Una gran cantidad de personas contribuye al pánico moral hacia minorías religiosas, étnicas y sexuales o el activismo de izquierda; unos pocos incluso toman cartas en el asunto en estallidos de violencia al estilo pogromo. Estos tipos de comportamiento, según el punto de vista de Seymour, son evidencia de la mezcla de emociones reaccionarias y rebeldes propias del fascismo; una nueva versión de las pasiones movilizadoras identificadas por Paxton. Se disparan mediante un «deseo apocalíptico» –un temor a una catástrofe inmediata, combinado con el impulso contradictorio de arrojarse al abismo– y revelan una «ambivalencia generalizada hacia la civilización (...) un deseo oculto de que se derrumbe».

«Nacionalismo del desastre» es la expresión acuñada por Seymour para la manifestación política de estos sentimientos. Surge de la «profunda infelicidad acumulada en la era del apogeo del liberalismo» y ofrece a los afligidos una variedad de enemigos cuya derrota restaurará «los consuelos tradicionales de familia, raza, religión y nacionalidad». Llamativamente, tiende a ignorar la auténtica catástrofe que tenemos a la vista, el cambio climático inducido por el ser humano; los populistas de ultraderecha están atrapados entre la negación absoluta del calentamiento global y un deseo perverso y jubiloso de provocarlo. Las figuras del nacionalismo del desastre, más que a los políticos tradicionales, se parecen a las celebridades, impulsados por una oleada de emociones violentas cuya propagación facilitó internet.

■ ÍTEMS:
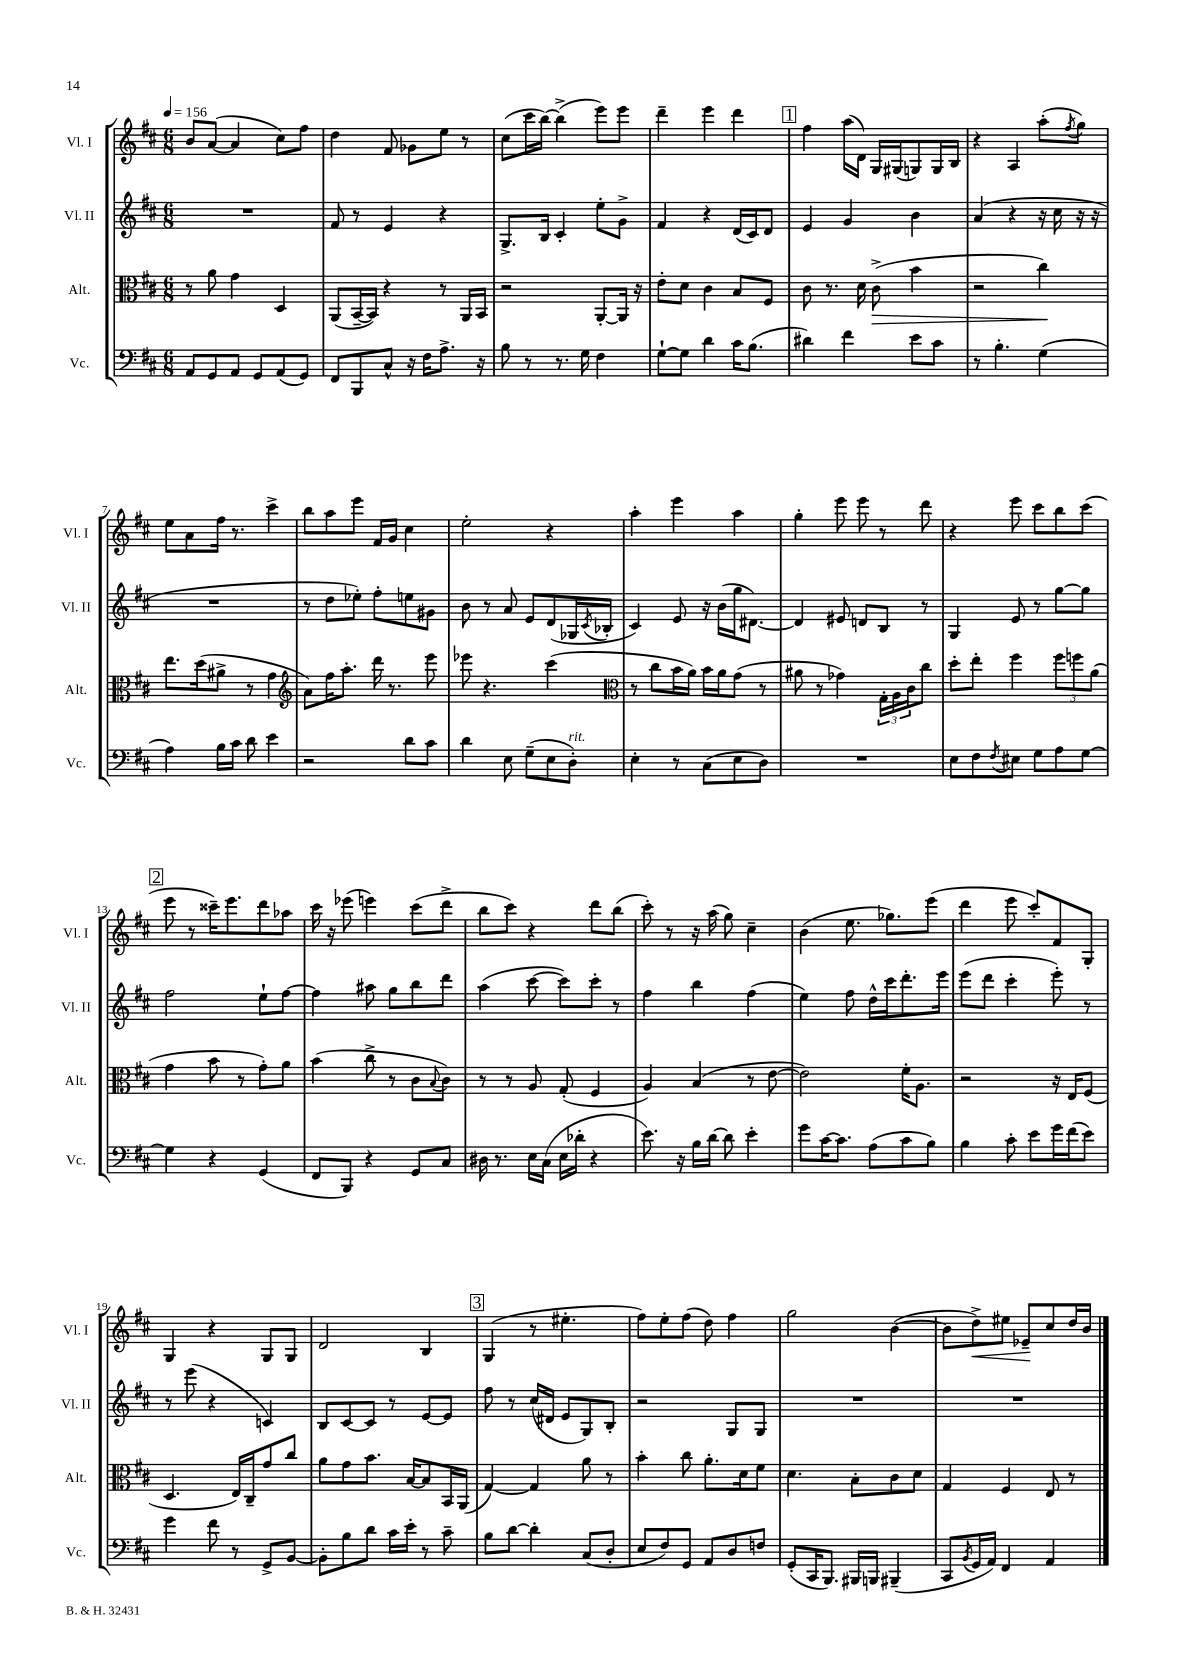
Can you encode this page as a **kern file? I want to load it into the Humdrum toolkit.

**kern	**kern	**kern	**kern
*staff4	*staff3	*staff2	*staff1
*clefF4	*clefC3	*clefG2	*clefG2
*k[f#c#]	*k[f#c#]	*k[f#c#]	*k[f#c#]
*M6/8	*M6/8	*M6/8	*M6/8
*MM156	*MM156	*MM156	*MM156
8AA/L	8r	2.r	8b/L
8GG/	8a\	.	([8a/J
8AA/J	4g\	.	4a/]
8GG/L	.	.	.
(8AA/	4D/	.	8cc#\L)
8GG/J)	.	.	8ff#\J
=	=	=	=
8FF#/L	(8AA/L	8f#/	4dd\
8BBB/	[16BB~/L	8r	.
.	16BB/]JJ)	.	.
8C#^^/J	4r	4e/	8f#/
16r	.	.	8g-\L
16F#\LK	.	.	.
8.A^\J	8r	4r	8ee\J
.	16AA/LL	.	8r
16r	16BB/JJ	.	.
=	=	=	=
8B\	2r	8.G^/L	(8cc#\L
8r	.	.	16ccc#\L
.	.	16B/Jk	[16bb\JJ)
8.r	.	4c#'/	(4bb^\]
16G\	.	.	.
4F#\	[8AA'/L	8ee'\L	8eee\L)
.	16AA/]Jk	8g^\J	8eee\J
.	16r	.	.
=	=	=	=
[8G`\L	8e'\L	4f#/	4ddd~\
8G\]J	8d\J	.	.
4d\	4c#\	4r	4eee\
16c#\LK	8B/L	(16d/LL	4ddd\
(8.B\J	.	16c#/J)	.
.	8F#/J	8d/J	.
=	=	=	=
4d#\)	8c#\	4e/	4ff#\
.	8.r	.	.
4f#\	.	4g/	(16aa\LL
.	16d\	.	16d\JJ)
.	(8c#^\	.	16G/LL
.	.	.	(16G#/J
8e\L	4b\	4b\	8G/)
8c#\J	.	.	16G/L
.	.	.	16B/JJ
=	=	=	=
8r	2r	(4a/	4r
4.B'\	.	.	.
.	.	4r	4A/
(4G\	4cc#\)	16r	(8aa'\L
.	.	16cc#\	.
.	.	.	8qff#/
.	.	16r	8gg\J)
.	.	16r	.
=	=	=	=
4A\)	8.ee\L	2.r	8ee\L
.	.	.	8a\
.	(16dd\k	.	.
16B\LL	8a#^\J	.	16ff#\Jk
16c#\JJ	.	.	8.r
8d\	8r	.	.
4e\	4g\	.	4ccc#^\
=	=	=	=
*	*clefG2	*	*
2r	8a\L)	8r	8bb\L
.	16ff#\K	8dd\L	8aa\
.	8.aa'\J	.	.
.	.	8ee-'\J)	8eee\J
.	16ddd\	8ff#'\L	16f#/LL
.	8.r	.	16g/JJ
8d\L	.	8ee\	4cc#\
8c#\J	8eee\	8g#\J	.
=	=	=	=
4d\	8eee-\	8b\	2ee'\
.	4.r	8r	.
8E\	.	8a/	.
(8G~\L	.	8e/L	.
8E\	(4ccc#\	(8d/	4r
8D'\J)	.	16G-/L	.
.	.	8qc#/	.
.	.	16B-'/JJ	.
=	=	=	=
*	*clefC3	*	*
4E'\	8r	4c#/)	4aa'\
.	8cc#\L	.	.
8r	16b\L	8e/	4eee\
.	16a\JJ)	.	.
(8C#\L	16b\LL	16r	.
.	16a\J	(16b\LL	.
8E\	(8g\J	16gg\J	4aa\
.	.	[8.d#\J)	.
8D\J)	8r	.	.
=	=	=	=
2.r	8a#\	4d#/]	4gg'\
.	8r	.	.
.	4g-\)	8e#/	8eee\
.	.	8d/L	8eee\
.	24G'\LL	8B/J	8r
.	24A\	.	.
.	24c#\J	.	.
.	8cc#\J	8r	8ddd\
=	=	=	=
8E\L	8dd'\L	4G/	4r
8F#\	8ee'\J	.	.
8qF#/	.	.	.
8E#\J	4ff#\	8e/	8eee\
8G\L	.	8r	8ccc#\L
8A\	12ff#\L	[8gg\L	8bb\
.	12ff\	.	.
[8G\J	.	8gg\]J	(8ccc#\J
.	(12a\J	.	.
=	=	=	=
4G\]	4g\	2ff#\	8eee\
.	.	.	8r
4r	8b\	.	16ccc##~\LK)
.	.	.	8.eee\
.	8r	.	.
(4GG/	8g'\L)	8ee`\L	8ddd\
.	8a\J	[8ff#\J	8aa-\J
=	=	=	=
8FF#/L	(4b\	4ff#\]	16ccc#\
.	.	.	16r
8BBB/J)	.	.	(8eee-\
4r	8cc#^\	8aa#\	4eee\)
.	8r	8gg\L	.
8GG/L	8c#\L	8bb\	(8ccc#\L
.	8qqB/	.	.
8C#/J	8c#\J)	8ddd\J	8ddd^\J
=	=	=	=
16D#\	8r	(4aa\	8bb\L
8.r	.	.	.
.	8r	.	8ccc#\J)
16E\LL	8A/	[8ccc#\	4r
(16C#\JJ	.	.	.
16E\LL	(8G'/	8ccc#\]L)	.
16d-'\JJ	.	.	.
4r	4F#/	8ccc#'\J	8ddd\L
.	.	8r	(8bb\J
=	=	=	=
8.e\)	4A/)	4ff#\	8ccc#'\)
.	.	.	8r
16r	.	.	.
16B\LL	(4B/	4bb\	16r
[16d\JJ	.	.	(16aa\
8d\]	.	.	8gg\)
4e'\	8r	(4ff#\	4cc#~\
.	[8e\	.	.
=	=	=	=
8g\L	2e\])	4ee\)	(4b\
[16c#\K	.	.	.
8.c#\]J	.	.	.
.	.	8ff#\	8.ee\
(8A\L	.	16dd^^\LL	.
.	.	16ccc#\J	8.gg-\L)
8c#\	16f#'\LK	8.ddd'\	.
.	8.A\J	.	.
8B\J)	.	.	(8eee\J
.	.	16eee\Jk	.
=	=	=	=
4B\	2r	(8eee\L	4ddd\
.	.	8ddd\J	.
8c#'\	.	4ccc#'\	8eee\
8e\L	.	.	8ccc#'/L)
16g\L	16r	8eee'\)	8f#/
(16f#\J	16E/LK	.	.
8e\J)	(8F#/J	8r	8G'/J
=	=	=	=
4g\	4.D/	8r	4G/
.	.	(8eee\	.
8f#\	.	4r	4r
8r	16E/LL)	.	.
.	16C#~/J	.	.
8GG^/L	8g/	4c/)	8G/L
[8BB/J	8cc#/J	.	8G/J
=	=	=	=
8BB'\]L	8a\L	8B/L	2d/
8B\	8g\	[8c#/	.
8d\J	8.b\J	8c#/]J	.
16c#\LL	.	8r	.
16e'\JJ	[16B/LK	.	.
8r	8B/]	[8e/L	4B/
8c#~\	16BB/L	8e/]J	.
.	(16AA/JJ	.	.
=	=	=	=
8B\L	[4G/)	8ff#\	(4G/
[8d\J	.	8r	.
4d'\]	4G/]	(16cc#/LL	8r
.	.	16d#/JJ	.
.	.	8e/L	4.ee#'\
(8C#/L	8a\	8G/)	.
8D'/J	8r	8B'/J	.
=	=	=	=
8E/L	4b'\	2r	8ff#\L)
8F#/)	.	.	8ee'\
8GG/J	8cc#\	.	(8ff#\J
8AA/L	8.a'\L	.	8dd\)
8D/	.	8G/L	4ff#\
.	16d\k	.	.
8F/J	8f#\J	8G/J	.
=	=	=	=
(8GG'/L	4.d\	2.r	2gg\
16CC#/K	.	.	.
8.BBB/J)	.	.	.
16BBB#/LL	8B'\L	.	.
16BBB/JJ	.	.	.
(4BBB#~/	8c#\	.	([4b\
.	8d\J	.	.
=	=	=	=
8CC#/L	4G/	2.r	8b\]L
8qBB/	.	.	.
16GG/L	.	.	8dd^\)
16AA/JJ)	.	.	.
4FF#/	4F#/	.	8ee#\J
.	.	.	8e-~/L
4AA/	8E/	.	8cc#/
.	8r	.	16dd/L
.	.	.	16b/JJ
==	==	==	==
*-	*-	*-	*-
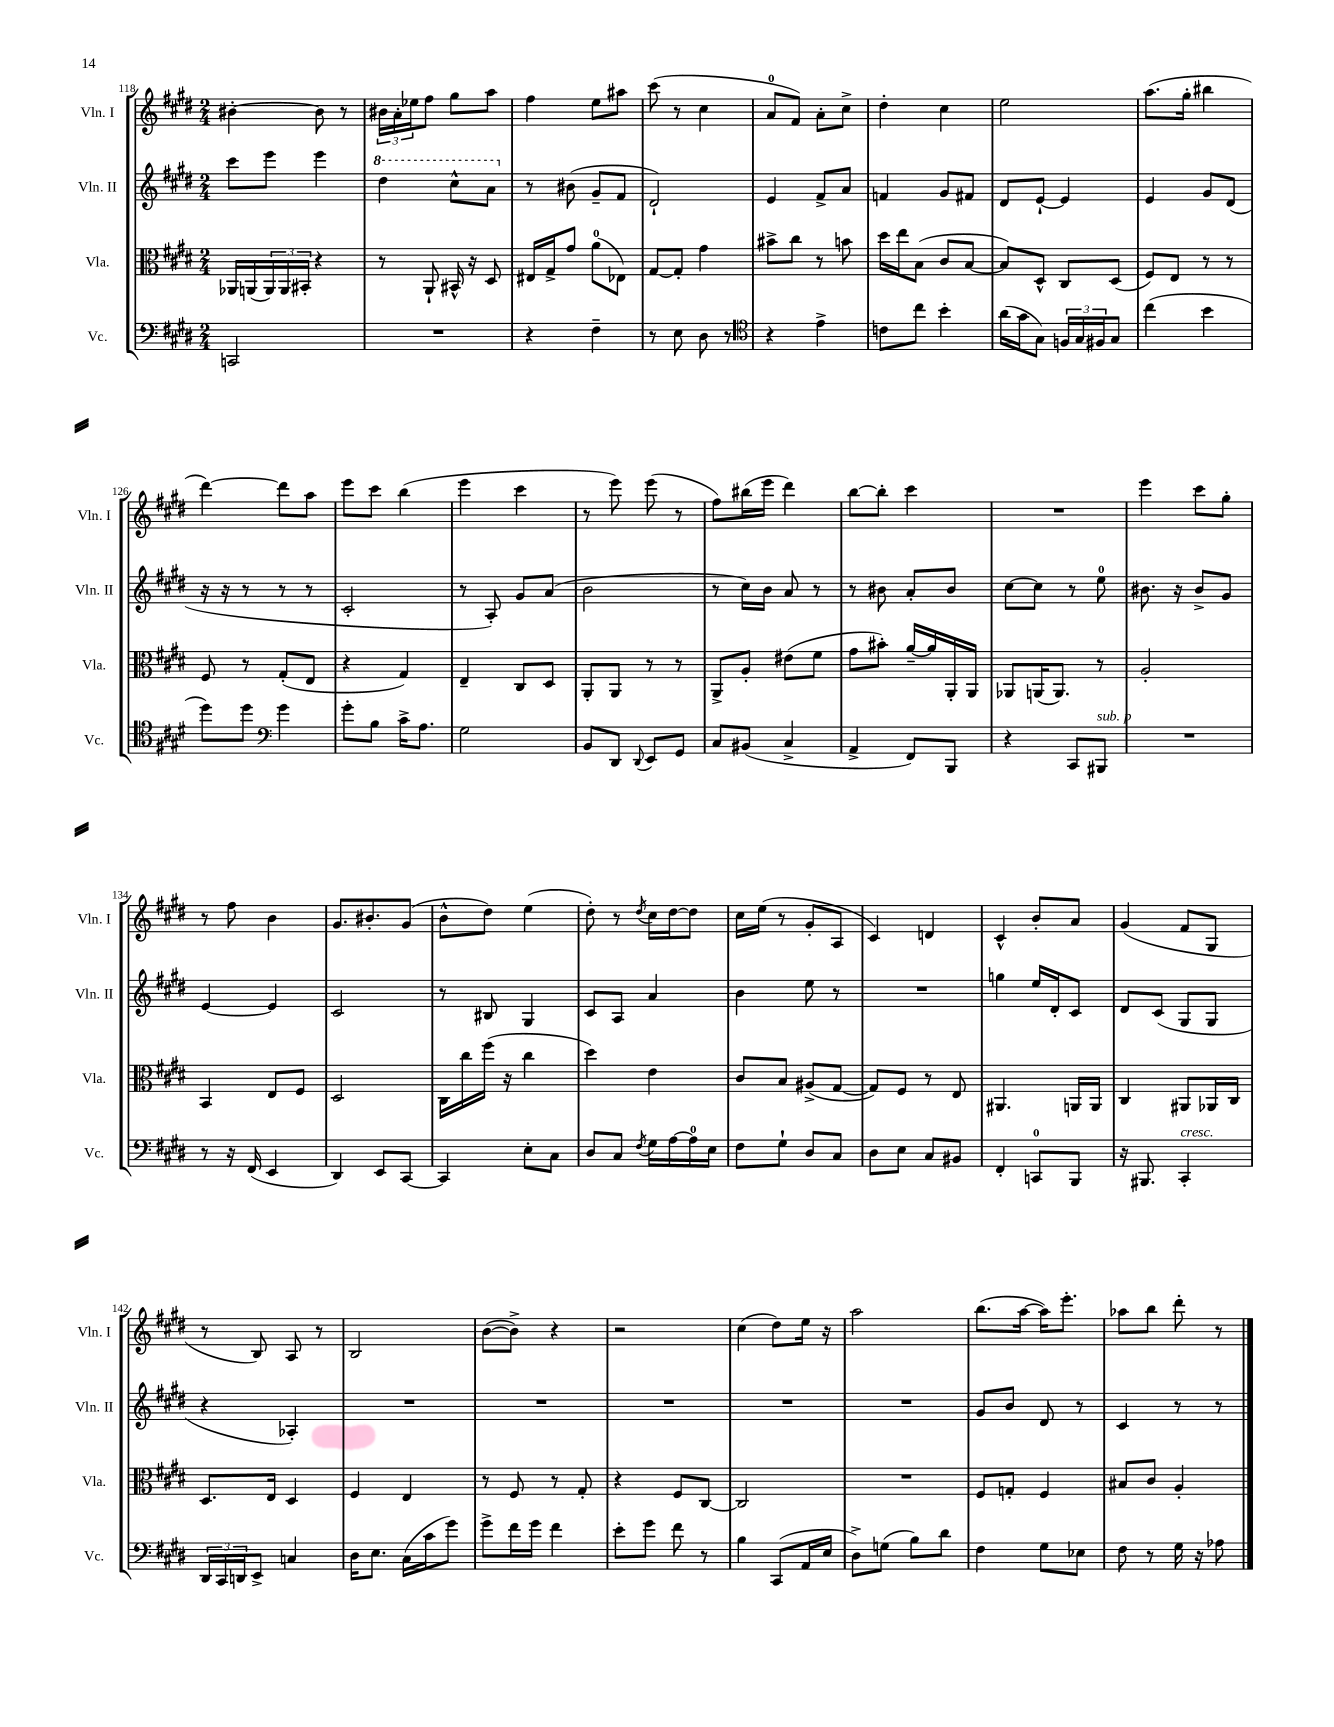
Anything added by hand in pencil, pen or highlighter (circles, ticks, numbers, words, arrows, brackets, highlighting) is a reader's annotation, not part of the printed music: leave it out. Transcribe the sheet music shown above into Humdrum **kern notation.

**kern	**kern	**kern	**kern
*part4	*part3	*part2	*part1
*staff4	*staff3	*staff2	*staff1
*I"Vc.	*I"Vla.	*I"Vln. II	*I"Vln. I
*I'Vc.	*I'Vla.	*I'Vln. II	*I'Vln. I
*clefF4	*clefC3	*clefG2	*clefG2
*k[f#c#g#d#]	*k[f#c#g#d#]	*k[f#c#g#d#]	*k[f#c#g#d#]
*M2/4	*M2/4	*M2/4	*M2/4
=118	=118	=118	=118
2CCn/	16AA-X/LL	8ccc#\L	[4b#X'\
.	(16AAn/	.	.
.	24AA/)	8eee\J	.
.	24AA/	.	.
.	24BB#X'/JJ	.	.
.	4r	4eee\	8b#\]
.	.	.	8r
=119	=119	=119	=119
*	*	*8va	*
2r	8r	4ddd#\	24b#X\LL
.	.	.	24a'\
.	.	.	24ee-X\J
.	8AA`/	.	8ff#\J
.	16BB#X^^/	8ccc#^^\L	8gg#\L
.	16r	.	.
.	8D#/	8aa\J	8aa\J
=120	=120	=120	=120
*	*	*X8va	*
4r	16E#X/LL	8r	4ff#\
.	16G#^/J	.	.
.	8g#/J	(8b#X\	.
4F#~\	(8a\L	8g#~/L	8ee\L
.	8E-X\J)	8f#/J	8aa#X\J
=121	=121	=121	=121
8r	[8G#/L	2d#`/)	(8ccc#\
8E\	8G#'/J]	.	8r
8D#\	4g#\	.	4cc#\
8r	.	.	.
=122	=122	=122	=122
*clefC4	*	*	*
4r	8b#X^\L	4e/	8a/L
.	8cc#\J	.	8f#/J)
4e^\	8r	8f#^/L	8a'\L
.	8bn\	8a/J	8cc#^\J
=123	=123	=123	=123
8cn\L	16dd#\LL	4fn/	4dd#'\
.	16ee\J	.	.
8cc#\J	(8B\J	.	.
4b'\	8c#/L	8g#/L	4cc#\
.	[8B/J	8f#X/J	.
=124	=124	=124	=124
(16a\LL	8B/L])	8d#/L	2ee\
16g#\J	.	.	.
8G#\J)	8D#^^/J	[8e`/J	.
24Fn/LL	8C#/L	4e/]	.
24G#/	.	.	.
24F#X/J	.	.	.
8G#/J	(8D#/J	.	.
=125	=125	=125	=125
(4cc#\	8F#/L)	4e/	(8.aa\L
.	8E/J	.	.
.	.	.	16gg#'\Jk
4b\	8r	8g#/L	4bb#X\
.	8r	(8d#/J	.
!!LO:LB:g=z
=126	=126	=126	=126
8dd#\L)	8F#/	16r	[4ddd#\)
.	.	16r	.
8dd#\J	8r	8r	.
*clefF4	*	*	*
4g#\	(8G#'/L	8r	8ddd#\L]
.	8E/J	8r	8aa\J
=127	=127	=127	=127
8g#'\L	4r	2c#'/	8eee\L
8B\J	.	.	8ccc#\J
16c#^\KL	4G#/)	.	(4bb\
8.A\J	.	.	.
=128	=128	=128	=128
2G#\	4E~/	8r	4eee\
.	.	8A'/)	.
.	8C#/L	8g#/L	4ccc#\
.	8D#/J	(8a/J	.
=129	=129	=129	=129
8BB/L	8AA'/L	2b\	8r
8DD#/J	8AA/J	.	8eee\)
8qqDD#/	.	.	.
8EE/L	8r	.	(8eee\
8GG#/J	8r	.	8r
=130	=130	=130	=130
8C#/L	8AA^/L	8r	8ff#\L)
(8BB#X/J	8A'/J	16cc#\LL)	(16bb#X\L
.	.	16b\JJ	16eee\JJ
4C#^/	(8e#X\L	8a/	4ddd#\)
.	8f#\J	8r	.
=131	=131	=131	=131
4AA^/	8g#\L	8r	[8bb\L
.	8b#X'\J)	8b#X\	8bb'\J]
8FF#/L)	[16a~/LL	8a'/L	4ccc#\
.	16a/]	.	.
8BBB/J	16AA'/	8b#/J	.
.	16AA/JJ	.	.
=132	=132	=132	=132
4r	8AA-X/L	[8cc#\L	2r
.	(16AAn/K	8cc#\J]	.
.	8.AA/J)	.	.
8CC#/L	.	8r	.
!LO:TX:a:i:t=sub. p	!	!	!
8BBB#X/J	8r	8ee\	.
=133	=133	=133	=133
2r	2A'/	8.b#X\	4eee\
.	.	16r	.
.	.	8b#^/L	8ccc#\L
.	.	8g#/J	8gg#'\J
!!LO:LB:g=z
=134	=134	=134	=134
8r	4BB/	[4e/	8r
16r	.	.	8ff#\
(16FF#/	.	.	.
4EE/	8E/L	4e/]	4b\
.	8F#/J	.	.
=135	=135	=135	=135
4DD#/)	2D#/	2c#/	8.g#/L
.	.	.	8.b#X'/
8EE/L	.	.	.
[8CC#/J	.	.	(8g#/J
=136	=136	=136	=136
4CC#/]	16C#\LL	8r	8b^^\L
.	16cc#\	.	.
.	(16ff#\JJ	8B#X/	8dd#\J)
.	16r	.	.
8E'\L	4cc#\	4G#/	(4ee\
8C#\J	.	.	.
=137	=137	=137	=137
8D#/L	4dd#\)	8c#/L	8dd#'\)
8C#/J	.	8A/J	8r
8qF#/	.	.	8qdd#/
16G#\LL	4e\	4a/	16cc#\LL
[16A\	.	.	[16dd#\J
16A\]	.	.	8dd#\J]
16E\JJ	.	.	.
=138	=138	=138	=138
8F#\L	8c#/L	4b\	16cc#\LL
.	.	.	(16ee\JJ
8G#`\J	8B/J	.	8r
8D#/L	(8A#X^/L	8ee\	8g#'/L
8C#/J	[8G#/J	8r	8A/J
=139	=139	=139	=139
8D#\L	8G#/L])	2r	4c#/)
8E\J	8F#/J	.	.
8C#/L	8r	.	4dn/
8BB#X/J	8E/	.	.
=140	=140	=140	=140
4FF#'/	4.AA#X/	4ggn\	4c#^^/
8CCn/L	.	16ee/LL	8b'/L
.	.	16d#'/J	.
8BBB/J	16AAn/LL	8c#/J	8a/J
.	16AA/JJ	.	.
=141	=141	=141	=141
16r	4C#/	8d#/L	(4g#/
8.BBB#X/	.	.	.
.	.	(8c#/J	.
!LO:TX:a:i:t=cresc.	!	!	!
4CC#'/	8AA#X/L	8G#/L	8f#/L
.	16AA-X/L	8G#/J	8G#/J
.	16C#/JJ	.	.
!!LO:LB:g=z
=142	=142	=142	=142
24DD#/LL	8.D#/L	4r	8r
24CC#/	.	.	.
24DDn/J	.	.	.
8EE^/J	.	.	8B/)
.	16E/Jk	.	.
4Cn/	4D#/	4A-X'/)	8A/
.	.	.	8r
=143	=143	=143	=143
16D#\KL	4F#/	2r	2B/
8.E\J	.	.	.
(16C#\LL	4E/	.	.
16c#\J	.	.	.
8g#\J)	.	.	.
=144	=144	=144	=144
8g#^\L	8r	2r	([8b\L
16f#\L	8F#/	.	8b^\J])
16g#\JJ	.	.	.
4f#\	8r	.	4r
.	8G#'/	.	.
=145	=145	=145	=145
8e'\L	4r	2r	2r
8g#\J	.	.	.
8f#\	8F#/L	.	.
8r	[8C#/J	.	.
=146	=146	=146	=146
4B\	2C#/]	2r	(4cc#\
(8CC#/L	.	.	8dd#\L)
16AA/L	.	.	16ee\Jk
16E/JJ	.	.	16r
=147	=147	=147	=147
8D#^\L)	2r	2r	2aa\
(8Gn\J	.	.	.
8B\L)	.	.	.
8d#\J	.	.	.
=148	=148	=148	=148
4F#\	8F#/L	8g#/L	(8.bb\L
.	8Gn'/J	8b/J	.
.	.	.	[16aa\Jk
8G#\L	4F#/	8d#/	16aa\KL])
.	.	.	8.eee'\J
8E-X\J	.	8r	.
=149	=149	=149	=149
8F#\	8B#X/L	4c#/	8aa-X\L
8r	8c#/J	.	8bb\J
16G#\	4A'/	8r	8ddd#'\
16r	.	.	.
8A-X\	.	8r	8r
==	==	==	==
*-	*-	*-	*-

■ TUS TAREAS:
1. Responde estas preguntas a partir del fragmento:
(a) ¿Qué expresión acuñó Seymour para la manifestación política de estos sentimientos?
(b) ¿Qué tipo de deseo dispara estos comportamientos?
(c) ¿Qué catástrofe tiende a ignorar el nacionalismo del desastre?
2. Enumera, por favor, los consuelos tradicionales que, según el fragmento, se restaurarán con la derrota de los enemigos.

■ EJERCICIO RESUELTO:
1.
(a) «Nacionalismo del desastre».
(b) Un «deseo apocalíptico».
(c) El cambio climático inducido por el ser humano.

2. Familia, raza, religión y nacionalidad.